The CALGB study received favorable comment from Judd Moul, MD, (Fall2006/THE ONCOLOGY REPORT) who indicated that this regimen "has the advantage of not being associated with hot flashes, weight gain, and loss of muscle mass and is less likely than traditional hormone therapy to affect potency and libido". Furthermore, in his experience "the known side effects of gynecomastia and nipple tenderness can be lessened with low-dose breast irradiation or tamoxifen".

The CALGB study was begun in 1998 and, were it to be currently run, it is likely that flutamide would be replaced by 50 mg of bicalutamide, a drug producing less diarrhea and affording the convenience of once daily administration. Wm. Oh, MD, prostate expert at the Dana-Farber Cancer Institute, was unaware of any current protocols testing bicaultamide 50 mg/qd and finasteride 5 mg/qd in the adjuvant setting (personal communication).
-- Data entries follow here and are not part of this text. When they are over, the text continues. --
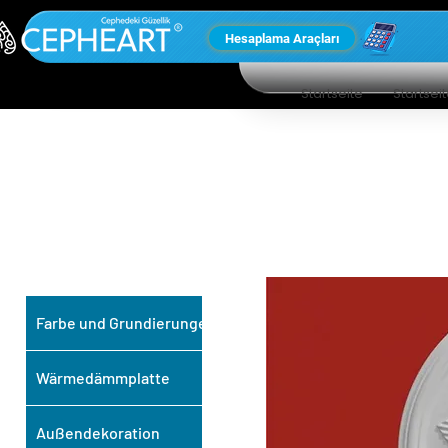
Hesaplama Araçları
Startseite
Startsei
UNSERE ANDEREN
PRODUKTE
Farbe und Grundierungen
Wärmedämmplatte
Außendekoration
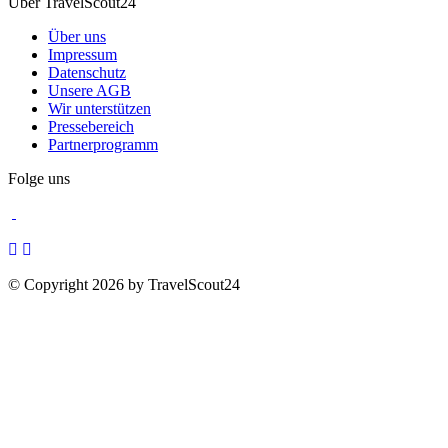
Über TravelScout24
Über uns
Impressum
Datenschutz
Unsere AGB
Wir unterstützen
Pressebereich
Partnerprogramm
Folge uns
© Copyright 2026 by TravelScout24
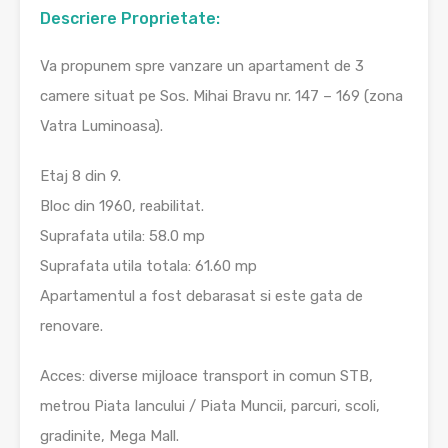
Descriere Proprietate:
Va propunem spre vanzare un apartament de 3
camere situat pe Sos. Mihai Bravu nr. 147 – 169 (zona
Vatra Luminoasa).
Etaj 8 din 9.
Bloc din 1960, reabilitat.
Suprafata utila: 58.0 mp
Suprafata utila totala: 61.60 mp
Apartamentul a fost debarasat si este gata de
renovare.
Acces: diverse mijloace transport in comun STB,
metrou Piata Iancului / Piata Muncii, parcuri, scoli,
gradinite, Mega Mall.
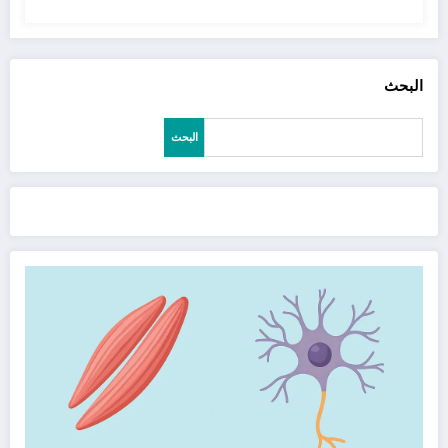
البحث
البحث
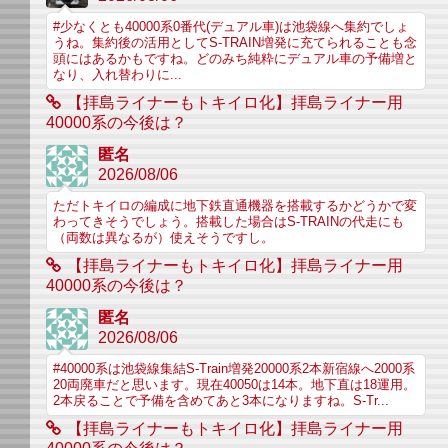
#少なくとも40000系0番代(デュアル車)は池袋線へ集約でしょ
うね。集約後の活用としてS-TRAIN増発に充てられることも念
頭にはあるかもですね。どのみち純粋にデュアル車の予備増と
なり、入れ替わりに...
【拝島ライナーもトキイロ化】拝島ライナー用
40000系の今後は？
匿名
2026/08/06
ただトキイロの編成に地下鉄直通機器を搭載するかどうかで変
わってきそうでしょう。搭載した場合はS-TRAINの代走にも
（両数は異なるが）使えそうですし。
【拝島ライナーもトキイロ化】拝島ライナー用
40000系の今後は？
匿名
2026/08/06
#40000系は池袋線集結S-Train増発20000系2本新宿線へ2000系
20両廃車だと思います。現在40050は14本。地下直は18運用。
2本戻ることで予備を含めてあと3本になりますね。S-Tr...
【拝島ライナーもトキイロ化】拝島ライナー用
However, Dr. Oh was the principle investigator for a report, "Finasteride [5 mg/qd] and bicalutamide [150 mg/qd] as primary hormonal therapy in patients with advanced adenocarcinoma of the prostate", Ann Oncol, June 2004. This study established two important findings: 1) Finasteride added to the effectiveness of bicalutamide. In the study the drugs were used sequentially with bicalutamide first. "At the first nadir, median decrease in PSA from baseline was 96.5%" (median PSA, 0.75 ng/mL; median time to nadir, 3.7 weeks). After the first nadir, finasteride was added, and the median PSA showed a further lowering to 0.35 ng/mL, a 98.5% decrease from baseline. 2) Twelve of 14 (86%) men who subsequently progressed on combined therapy "remained responsive to LH-RH agonists" - a finding roughly similar to the CALGB results. Most men in the Oh study had advanced disease, and the median duration of response was 21.3 months, comparable, in the authors' opinions, to the 18-24 months median duration of response seen with LH-RH agonists in study populations with similar characteristics.
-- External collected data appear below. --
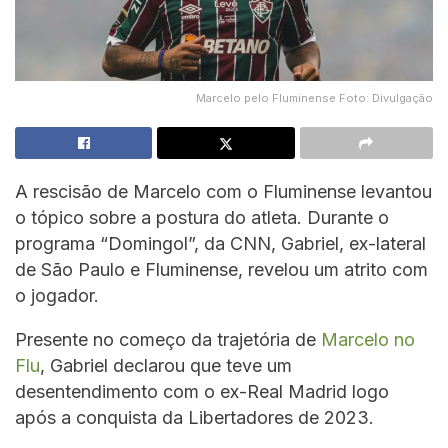
Marcelo pelo Fluminense Foto: Divulgação
A rescisão de Marcelo com o Fluminense levantou
o tópico sobre a postura do atleta. Durante o
programa “Domingol”, da CNN, Gabriel, ex-lateral
de São Paulo e Fluminense, revelou um atrito com
o jogador.
Presente no começo da trajetória de
Marcelo no
Flu
, Gabriel declarou que teve um
desentendimento com o ex-Real Madrid logo
após a conquista da Libertadores de 2023.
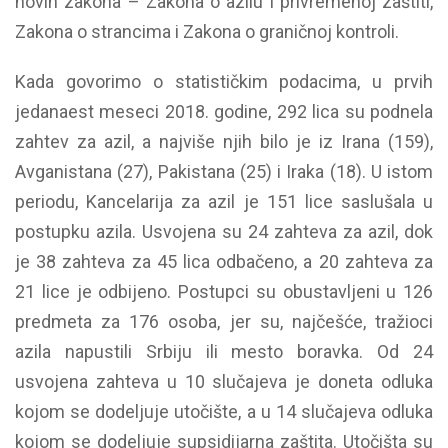
novih zakona – Zakona o azilu i privremenoj zaštiti,
Zakona o strancima i Zakona o graničnoj kontroli.
Kada govorimo o statističkim podacima, u prvih
jedanaest meseci 2018. godine, 292 lica su podnela
zahtev za azil, a najviše njih bilo je iz Irana (159),
Avganistana (27), Pakistana (25) i Iraka (18). U istom
periodu, Kancelarija za azil je 151 lice saslušala u
postupku azila. Usvojena su 24 zahteva za azil, dok
je 38 zahteva za 45 lica odbačeno, a 20 zahteva za
21 lice je odbijeno. Postupci su obustavljeni u 126
predmeta za 176 osoba, jer su, najčešće, tražioci
azila napustili Srbiju ili mesto boravka. Od 24
usvojena zahteva u 10 slučajeva je doneta odluka
kojom se dodeljuje utočište, a u 14 slučajeva odluka
kojom se dodeljuje supsidijarna zaštita. Utočišta su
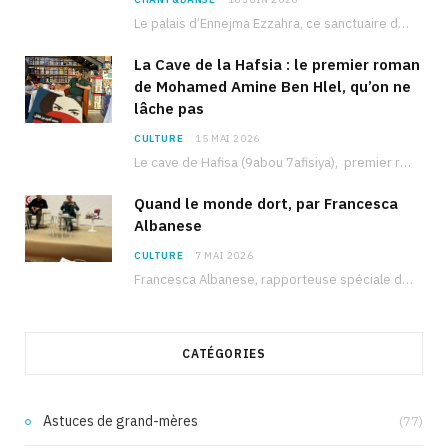
Le palais d’Ennejma Ezzahra, ce sanctuaire de la musique tunisienne et méditerranéenne construit par le…
La Cave de la Hafsia : le premier roman
de Mohamed Amine Ben Hlel, qu’on ne
lâche pas
CULTURE
15 MAI 2026
Le cave de Hafisa (9abou 7afisiya), premier roman du journaliste tunisien Mohamed Amine Ben Hlel,…
Quand le monde dort, par Francesca
Albanese
CULTURE
7 MAI 2026
Francesca Albanese, rapporteuse spéciale de l’ONU sur les territoires palestiniens occupés, était à Tunis pour…
CATÉGORIES
Astuces de grand-mères
(77)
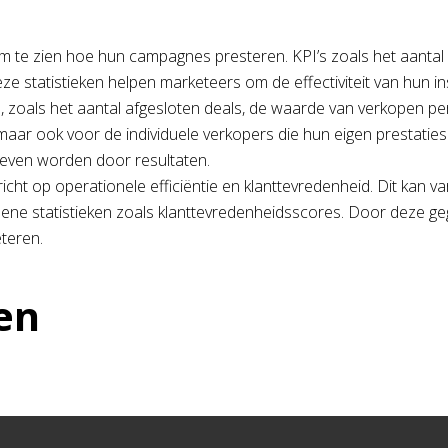
k om te zien hoe hun campagnes presteren. KPI’s zoals het aanta
 Deze statistieken helpen marketeers om de effectiviteit van hun
ies, zoals het aantal afgesloten deals, de waarde van verkopen 
, maar ook voor de individuele verkopers die hun eigen prestati
dreven worden door resultaten.
ericht op operationele efficiëntie en klanttevredenheid. Dit kan
statistieken zoals klanttevredenheidsscores. Door deze gegev
teren.
en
Bottom Line: Early adjuvant hormonal therapy with LH-RH agonists are associated with a delay in disease progression and some prolongation of survival in high-risk prostate cancer patients. However, these testosterone lowering drugs subject men to the considerable toxicities of extended periods of androgen deprivation. An alternative, as reported by Pinus, suggests that adjuvant therapy with the androgen blocker bicalutamide combined with finasteride (followed upon failure with an LH-RH agonist) can achieve similar results with far fewer side effects. If randomized studies demonstrate equal effectiveness for a regimen of peripheral androgen blockade, then this therapy could also be acceptably applied to men, who might conventionally be considered at lower risk, but who, in reality, are at high-risk for recurrence as revealed by emerging sophisticated genetic and molecular profiling.